■ Фрагмент текста:
-----

Возможно, фантазм женской бессмертности берет свое начало в женской зародышевой передаче, способной к партеногенезу. Кроме того, новые техники искусственного оплодотворения наделяют женское тело неслыханными способностями к воспроизводству. Если это женское «всемогущество» в деле выживания вида и может быть подорвано иными техническими возможностями, которые, похоже, смогут и мужчину сделать беременным, то, весьма вероятно, эта последняя возможность привлечет лишь ничтожное меньшинство, хотя она и удовлетворяет андрогинные фантазмы большинства. Однако главная часть женского убеждения в бессмертии, утверждающемся в самой смерти и поту сторону смерти (совершенным образом оно воплощено в Деве Марии), коренится не в этих биологических возможностях, связку которых с психикой определить сложно, а в «негативном нарциссизме».

-----

■ Имеющиеся данные:

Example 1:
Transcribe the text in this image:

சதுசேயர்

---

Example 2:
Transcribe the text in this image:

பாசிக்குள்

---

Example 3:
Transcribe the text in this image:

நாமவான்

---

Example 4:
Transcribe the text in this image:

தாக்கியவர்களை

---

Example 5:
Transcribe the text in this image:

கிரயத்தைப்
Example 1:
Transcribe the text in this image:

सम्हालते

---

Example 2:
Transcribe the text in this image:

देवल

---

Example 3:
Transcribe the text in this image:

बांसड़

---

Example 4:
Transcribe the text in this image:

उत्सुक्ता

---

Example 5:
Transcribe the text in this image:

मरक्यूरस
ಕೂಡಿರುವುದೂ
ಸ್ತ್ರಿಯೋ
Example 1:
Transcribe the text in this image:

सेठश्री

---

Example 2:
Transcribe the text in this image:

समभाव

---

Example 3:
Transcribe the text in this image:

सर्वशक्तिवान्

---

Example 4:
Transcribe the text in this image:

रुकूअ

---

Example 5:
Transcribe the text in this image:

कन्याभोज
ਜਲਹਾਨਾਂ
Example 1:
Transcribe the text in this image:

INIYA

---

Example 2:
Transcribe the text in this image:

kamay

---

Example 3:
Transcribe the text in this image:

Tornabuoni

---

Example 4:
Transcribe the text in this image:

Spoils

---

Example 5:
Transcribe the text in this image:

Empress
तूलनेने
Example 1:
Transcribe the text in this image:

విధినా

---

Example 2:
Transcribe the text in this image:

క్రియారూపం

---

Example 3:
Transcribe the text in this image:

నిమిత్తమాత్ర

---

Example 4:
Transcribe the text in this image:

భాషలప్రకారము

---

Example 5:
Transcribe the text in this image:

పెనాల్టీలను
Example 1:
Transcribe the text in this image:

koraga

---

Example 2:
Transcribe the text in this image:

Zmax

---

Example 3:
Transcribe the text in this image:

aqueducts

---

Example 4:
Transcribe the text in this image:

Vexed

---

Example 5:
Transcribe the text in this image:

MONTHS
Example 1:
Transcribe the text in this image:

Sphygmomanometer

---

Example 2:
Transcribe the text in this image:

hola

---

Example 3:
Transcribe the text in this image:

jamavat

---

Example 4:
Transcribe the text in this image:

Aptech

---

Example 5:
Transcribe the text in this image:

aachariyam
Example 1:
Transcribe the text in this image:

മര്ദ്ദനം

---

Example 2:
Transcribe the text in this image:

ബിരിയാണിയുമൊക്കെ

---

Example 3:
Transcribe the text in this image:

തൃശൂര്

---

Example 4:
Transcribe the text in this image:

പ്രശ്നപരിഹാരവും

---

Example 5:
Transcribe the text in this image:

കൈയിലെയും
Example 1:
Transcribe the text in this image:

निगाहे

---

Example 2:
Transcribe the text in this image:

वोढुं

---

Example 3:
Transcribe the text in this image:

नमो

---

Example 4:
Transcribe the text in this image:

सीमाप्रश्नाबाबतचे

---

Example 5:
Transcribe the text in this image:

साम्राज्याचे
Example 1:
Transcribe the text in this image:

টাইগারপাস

-----

■ Вопросы по тексту:
1) Верны ли по отрывку о женском бессмертии утверждения (а), (б), (в)? Для каждого ответьте «да» или «нет» и приведите точную цитату из отрывка, которая это решает.
(а) Новые техники искусственного оплодотворения дают женскому телу неслыханные способности к воспроизводству.
(б) Возможность сделать беременным мужчину, скорее всего, привлечет большинство.
(в) Главная часть женского убеждения в бессмертии коренится в биологических возможностях.
2) Допишите отрывок о женском бессмертии, начав сразу после его последнего предложения.
Данные взяты из другого источника.

■ Ответы по порядку:
1)
(а) Да: «новые техники искусственного оплодотворения наделяют женское тело неслыханными способностями к воспроизводству».
(б) Нет: «эта последняя возможность привлечет лишь ничтожное меньшинство».
(в) Нет: «коренится не в этих биологических возможностях, связку которых с психикой определить сложно, а в «негативном нарциссизме»».

2)
В своем пароксизме последний ослабляет как агрессивный аффект (матереубийство) по отношению к другому, так и аффект горя внутри самого себя, дабы заменить его тем, что можно было бы назвать «океанической пустотой». Речь идет о чувстве и фантазме боли, которая при этом обезболена, о наслаждении, которое при этом подвешено, о молчании и ожидании, — сколь пустых, столь и полных. В лоне этого летального океана меланхолическая женщина становится той мертвой, которая давным-давно была в ней оставлена и которая никогда не сможет убивать вне ее[41]. Стыдливая, немотствующая, лишенная речевой связи с другими или же связи желания, она изнуряет себя нравственными и физическими побоями, которые, однако, не дают ей достаточного удовольствия. Вплоть до фатального удара — окончательного венчания Мертвой женщины с Той самой, которую она не убила.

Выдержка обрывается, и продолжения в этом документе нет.